LA VITA DI SANTA GEMMA DIVENTA ICONA: ARTE E FEDE PER IL 600^ ANNIVERSARIO
GORIANO SICOLI – Un’opera che unisce spiritualità, tradizione e memoria: per la prima volta la storia di Santa Gemma, la pastorella venerata come protettrice del paese, prende forma in un’icona realizzata secondo i canoni dell’antica arte sacra.
A firmarla è Giuseppe Paolo Macrì, iconografo riconosciuto dalla Chiesa e tra i più autorevoli interpreti di questa disciplina, che ha trasformato in immagine il racconto della Santa “nata al cielo” 600 anni fa. Un lavoro che, come lui stesso racconta, nasce prima di tutto da un coinvolgimento interiore. “Le icone possono essere realizzate solo se c’è qualcosa che ti tocca nella spiritualità. Santa Gemma mi ha subito toccato l’anima, ed è stato naturale comporre l’opera”, spiega Macrì, sottolineando come durante la realizzazione abbia avvertito una sorta di guida nella costruzione delle immagini.

L’icona, delle dimensioni di 55 per 65 centimetri, raffigura la Santa nell’atto dell’ascesa al cielo. Ai suoi lati due angeli le porgono un giglio, simbolo di purezza, e una corona di spine, richiamo alla sofferenza, mentre tra le mani tiene un crocifisso, segno della vittoria di Cristo sulla morte. Sullo sfondo, il fondo oro richiama la luce del monte Tabor, evocando la trasfigurazione di Gesù.
Particolare anche la scelta dei materiali: la base dell’opera è una tavola ricavata da un antico mantice da fabbro appartenuto al nonno dell’artista, un legno carico di oltre un secolo di storia sul quale è stato steso l’oro e impressa la narrazione sacra. La tecnica utilizzata segue fedelmente la tradizione bizantina-ortodossa, con materiali provenienti dal regno vegetale, animale e minerale.
A far conoscere a Macrì la figura di Santa Gemma è stato Salvatore Borrelli, legato a Goriano Sicoli per origini familiari. Un incontro che ha dato vita a un’opera destinata non solo alla devozione locale, ma anche alla diffusione del culto della Santa attraverso esposizioni e mostre.

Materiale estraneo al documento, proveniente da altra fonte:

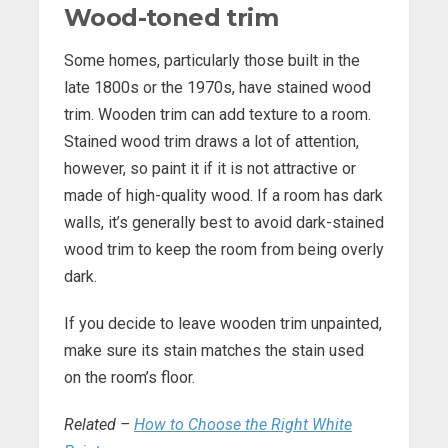
Wood-toned trim
Some homes, particularly those built in the
late 1800s or the 1970s, have stained wood
trim. Wooden trim can add texture to a room.
Stained wood trim draws a lot of attention,
however, so paint it if it is not attractive or
made of high-quality wood. If a room has dark
walls, it’s generally best to avoid dark-stained
wood trim to keep the room from being overly
dark.
If you decide to leave wooden trim unpainted,
make sure its stain matches the stain used
on the room’s floor.
Related –
How to Choose the Right White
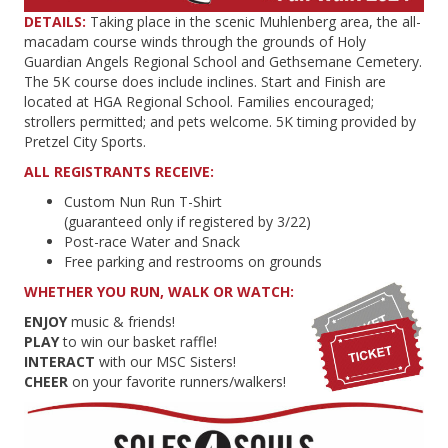
DETAILS:
Taking place in the scenic Muhlenberg area, the all-
macadam course winds through the grounds of Holy
Guardian Angels Regional School and Gethsemane Cemetery.
The 5K course does include inclines. Start and Finish are
located at HGA Regional School. Families encouraged;
strollers permitted; and pets welcome. 5K timing provided by
Pretzel City Sports.
ALL REGISTRANTS RECEIVE:
Custom Nun Run T-Shirt
(guaranteed only if registered by 3/22)
Post-race Water and Snack
Free parking and restrooms on grounds
WHETHER YOU RUN, WALK OR WATCH:
ENJOY
music & friends!
PLAY
to win our basket raffle!
INTERACT
with our MSC Sisters!
CHEER
on your favorite runners/walkers!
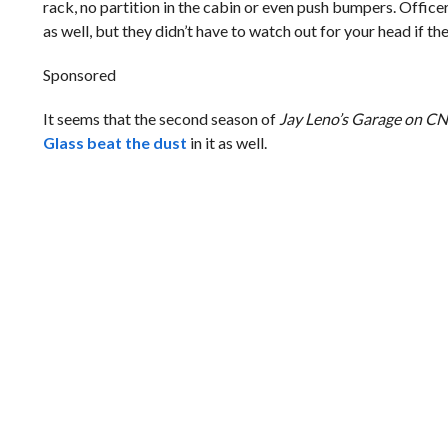
rack, no partition in the cabin or even push bumpers. Offic
as well, but they didn’t have to watch out for your head if the
Sponsored
It seems that the second season of
Jay Leno’s Garage on 
Glass beat the dust
in it as well.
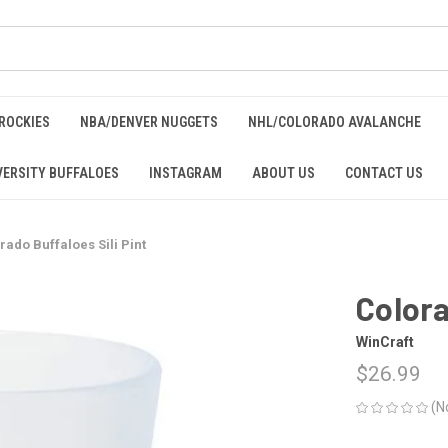
ROCKIES
NBA/DENVER NUGGETS
NHL/COLORADO AVALANCHE
ERSITY BUFFALOES
INSTAGRAM
ABOUT US
CONTACT US
rado Buffaloes Sili Pint
Colora
WinCraft
$26.99
(N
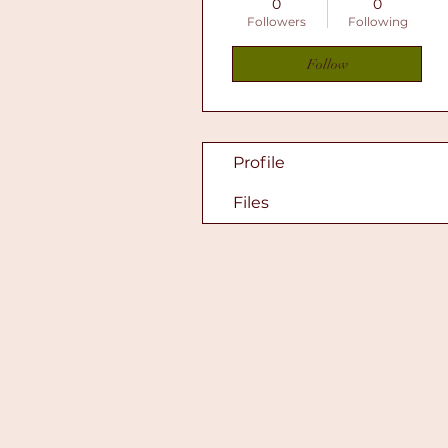
0
0
Followers
Following
Follow
Profile
Files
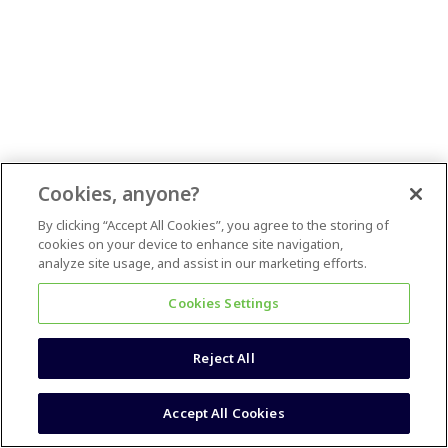
Cookies, anyone?
By clicking “Accept All Cookies”, you agree to the storing of
cookies on your device to enhance site navigation,
analyze site usage, and assist in our marketing efforts.
Cookies Settings
Reject All
Accept All Cookies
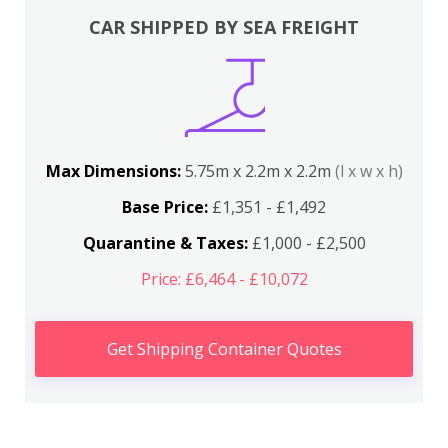
CAR SHIPPED BY SEA FREIGHT
Max Dimensions:
5.75m x 2.2m x 2.2m
(l x w x h)
Base Price:
£1,351 - £1,492
Quarantine & Taxes:
£1,000 - £2,500
Price: £6,464 - £10,072
Get Shipping Container Quotes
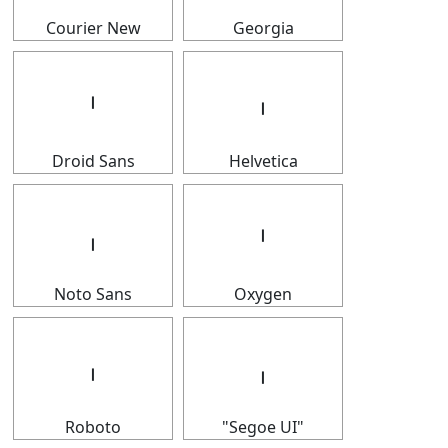
Courier New
Georgia
𝇅
𝇅
Droid Sans
Helvetica
𝇅
𝇅
Noto Sans
Oxygen
𝇅
𝇅
Roboto
"Segoe UI"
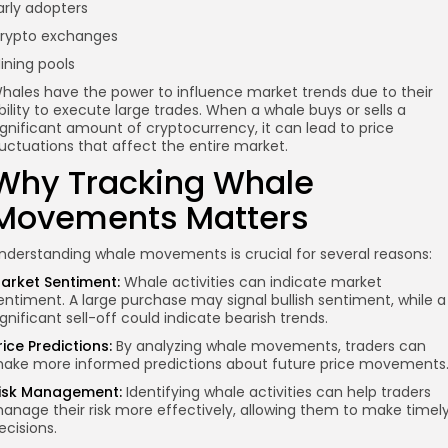
arly adopters
rypto exchanges
ining pools
hales have the power to influence market trends due to their
bility to execute large trades. When a whale buys or sells a
ignificant amount of cryptocurrency, it can lead to price
luctuations that affect the entire market.
Why Tracking Whale
Movements Matters
nderstanding whale movements is crucial for several reasons:
arket Sentiment:
Whale activities can indicate market
entiment. A large purchase may signal bullish sentiment, while a
ignificant sell-off could indicate bearish trends.
rice Predictions:
By analyzing whale movements, traders can
ake more informed predictions about future price movements
isk Management:
Identifying whale activities can help traders
anage their risk more effectively, allowing them to make timel
ecisions.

Le icone, nate nell’ambito della cultura cristiana bizantina e slava, non sono semplici dipinti ma vere e proprie “finestre sull’invisibile”, strumenti di venerazione capaci di raccontare il sacro attraverso simboli e luce. E proprio in questa tradizione si inserisce l’opera dedicata a Santa Gemma, che restituisce in forma visiva la sua storia e la sua spiritualità.
Macrì, ingegnere civile edile laureato alla Sapienza di Roma e residente a Chiaravalle Centrale, in provincia di Catanzaro, studia da oltre 35 anni arte sacra e teologia, specializzandosi nella tecnica greco-ortodossa dell’iconografia.
L’icona arriva in un momento particolarmente significativo per la comunità: il prossimo 12 maggio Goriano Sicoli celebrerà infatti il 600° anniversario della salita al cielo della Santa. Una ricorrenza che rinnova il legame tra la pastorella, originaria di San Sebastiano dei Marsi e poi trasferitasi nel borgo peligno, e la comunità che ancora oggi la riconosce come figura di protezione e riferimento spirituale.